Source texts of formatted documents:
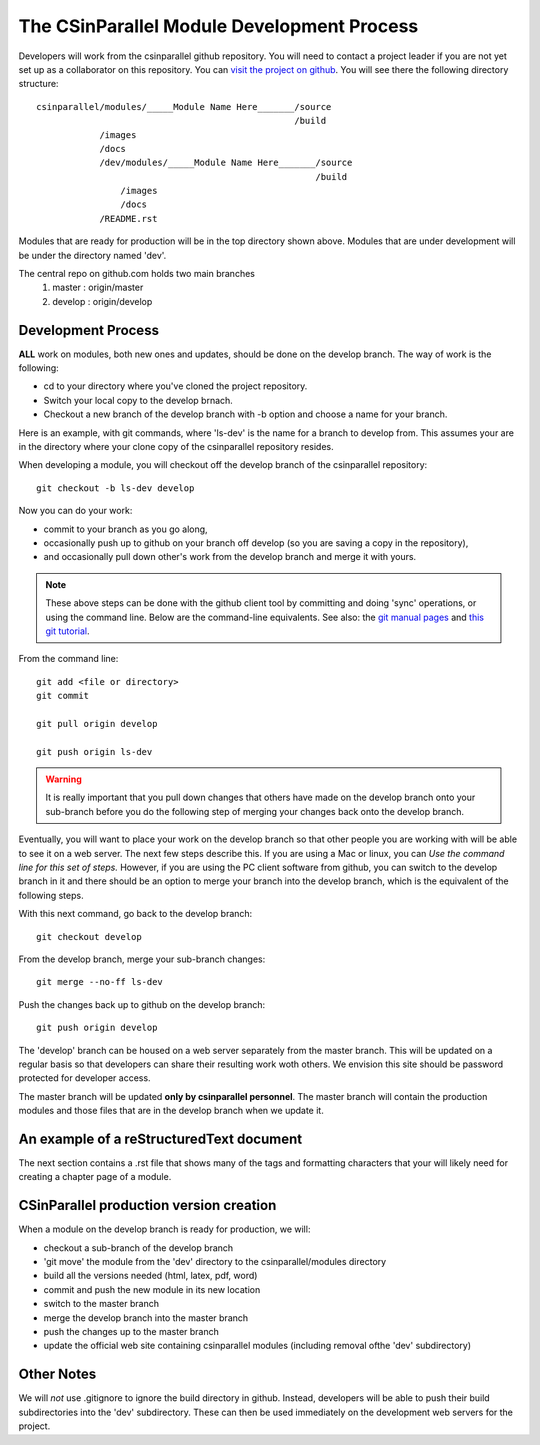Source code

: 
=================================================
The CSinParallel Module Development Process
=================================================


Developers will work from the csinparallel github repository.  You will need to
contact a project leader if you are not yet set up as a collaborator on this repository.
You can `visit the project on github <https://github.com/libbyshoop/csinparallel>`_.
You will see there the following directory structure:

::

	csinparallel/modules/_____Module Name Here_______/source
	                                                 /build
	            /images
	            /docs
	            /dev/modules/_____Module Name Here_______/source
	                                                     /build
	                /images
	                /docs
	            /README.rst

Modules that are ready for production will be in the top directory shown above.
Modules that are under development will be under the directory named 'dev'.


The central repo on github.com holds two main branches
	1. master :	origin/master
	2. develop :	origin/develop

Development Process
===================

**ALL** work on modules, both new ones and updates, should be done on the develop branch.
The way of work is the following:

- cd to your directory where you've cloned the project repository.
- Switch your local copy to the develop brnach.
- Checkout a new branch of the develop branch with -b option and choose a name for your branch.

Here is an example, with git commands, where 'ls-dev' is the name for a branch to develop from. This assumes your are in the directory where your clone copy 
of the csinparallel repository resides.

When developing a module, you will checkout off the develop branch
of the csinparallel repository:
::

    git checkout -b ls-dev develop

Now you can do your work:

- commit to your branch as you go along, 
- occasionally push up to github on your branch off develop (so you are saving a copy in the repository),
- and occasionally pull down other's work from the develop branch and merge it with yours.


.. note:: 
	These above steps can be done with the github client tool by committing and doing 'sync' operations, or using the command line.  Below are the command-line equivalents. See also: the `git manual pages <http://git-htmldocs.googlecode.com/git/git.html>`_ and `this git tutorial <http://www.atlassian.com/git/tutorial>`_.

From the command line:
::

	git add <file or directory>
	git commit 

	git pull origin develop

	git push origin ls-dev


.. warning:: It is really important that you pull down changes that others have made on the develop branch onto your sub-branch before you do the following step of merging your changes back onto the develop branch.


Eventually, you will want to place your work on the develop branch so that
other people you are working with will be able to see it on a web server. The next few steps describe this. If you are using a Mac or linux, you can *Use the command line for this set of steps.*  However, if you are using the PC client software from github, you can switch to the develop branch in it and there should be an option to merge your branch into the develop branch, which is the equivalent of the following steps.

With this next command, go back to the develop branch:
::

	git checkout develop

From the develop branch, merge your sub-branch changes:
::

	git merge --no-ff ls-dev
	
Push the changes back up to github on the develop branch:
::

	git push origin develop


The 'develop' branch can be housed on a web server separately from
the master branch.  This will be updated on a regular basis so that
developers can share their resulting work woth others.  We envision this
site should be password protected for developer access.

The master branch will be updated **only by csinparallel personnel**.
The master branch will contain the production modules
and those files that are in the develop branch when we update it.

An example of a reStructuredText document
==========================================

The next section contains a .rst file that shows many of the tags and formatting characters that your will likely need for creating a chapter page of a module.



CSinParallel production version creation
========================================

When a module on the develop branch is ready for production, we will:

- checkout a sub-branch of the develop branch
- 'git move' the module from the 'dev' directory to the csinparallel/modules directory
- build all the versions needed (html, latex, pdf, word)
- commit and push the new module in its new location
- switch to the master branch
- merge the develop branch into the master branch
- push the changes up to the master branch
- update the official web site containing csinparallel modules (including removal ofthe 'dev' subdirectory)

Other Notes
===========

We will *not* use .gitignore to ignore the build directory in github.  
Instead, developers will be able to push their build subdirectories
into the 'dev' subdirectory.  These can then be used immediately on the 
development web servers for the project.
...
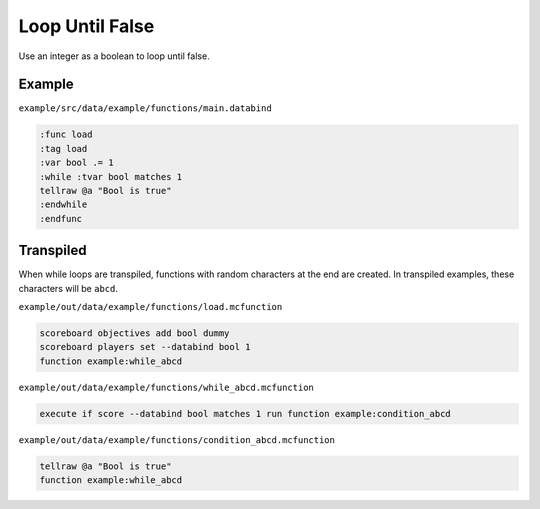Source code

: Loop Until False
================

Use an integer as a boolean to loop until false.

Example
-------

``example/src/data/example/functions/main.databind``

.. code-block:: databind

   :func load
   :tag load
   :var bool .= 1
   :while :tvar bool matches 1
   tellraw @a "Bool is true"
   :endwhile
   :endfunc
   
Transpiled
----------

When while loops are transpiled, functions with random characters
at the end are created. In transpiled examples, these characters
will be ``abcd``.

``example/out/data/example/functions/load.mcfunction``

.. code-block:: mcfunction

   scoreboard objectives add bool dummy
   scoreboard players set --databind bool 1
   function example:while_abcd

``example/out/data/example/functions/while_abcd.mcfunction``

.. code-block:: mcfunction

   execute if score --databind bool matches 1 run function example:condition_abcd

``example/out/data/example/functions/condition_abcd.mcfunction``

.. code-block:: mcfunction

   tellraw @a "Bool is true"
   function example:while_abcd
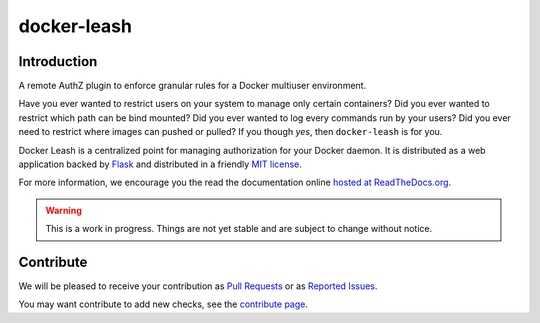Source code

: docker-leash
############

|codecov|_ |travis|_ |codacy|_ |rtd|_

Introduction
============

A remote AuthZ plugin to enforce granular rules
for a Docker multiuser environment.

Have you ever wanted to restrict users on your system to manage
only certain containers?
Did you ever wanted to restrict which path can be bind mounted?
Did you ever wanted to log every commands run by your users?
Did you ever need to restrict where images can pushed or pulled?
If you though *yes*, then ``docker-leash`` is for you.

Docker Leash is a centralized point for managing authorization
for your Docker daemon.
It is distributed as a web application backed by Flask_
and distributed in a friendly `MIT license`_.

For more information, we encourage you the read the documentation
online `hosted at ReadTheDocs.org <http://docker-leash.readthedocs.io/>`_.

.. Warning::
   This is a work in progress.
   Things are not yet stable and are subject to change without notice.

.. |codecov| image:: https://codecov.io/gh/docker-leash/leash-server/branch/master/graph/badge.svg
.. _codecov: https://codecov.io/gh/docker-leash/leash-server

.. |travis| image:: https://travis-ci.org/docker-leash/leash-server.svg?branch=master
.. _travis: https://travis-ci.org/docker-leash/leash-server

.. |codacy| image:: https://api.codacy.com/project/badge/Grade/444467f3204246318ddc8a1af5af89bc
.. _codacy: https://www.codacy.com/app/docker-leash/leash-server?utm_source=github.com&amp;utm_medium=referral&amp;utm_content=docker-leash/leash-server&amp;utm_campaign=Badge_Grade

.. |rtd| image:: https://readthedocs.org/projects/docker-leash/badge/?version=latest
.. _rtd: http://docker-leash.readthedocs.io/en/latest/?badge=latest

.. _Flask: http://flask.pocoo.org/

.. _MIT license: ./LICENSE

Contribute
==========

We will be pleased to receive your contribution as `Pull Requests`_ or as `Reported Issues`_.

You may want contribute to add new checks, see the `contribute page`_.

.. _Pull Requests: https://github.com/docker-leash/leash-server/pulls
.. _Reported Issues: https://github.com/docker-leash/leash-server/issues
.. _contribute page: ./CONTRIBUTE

Activity: Copy range, inclusive: the line holding "git checkout develop" to the line holding "the master branch.". Reproduce exactly those lines of the records above and no others.

Response area:
	git checkout develop

From the develop branch, merge your sub-branch changes:
::

	git merge --no-ff ls-dev
	
Push the changes back up to github on the develop branch:
::

	git push origin develop


The 'develop' branch can be housed on a web server separately from
the master branch.  This will be updated on a regular basis so that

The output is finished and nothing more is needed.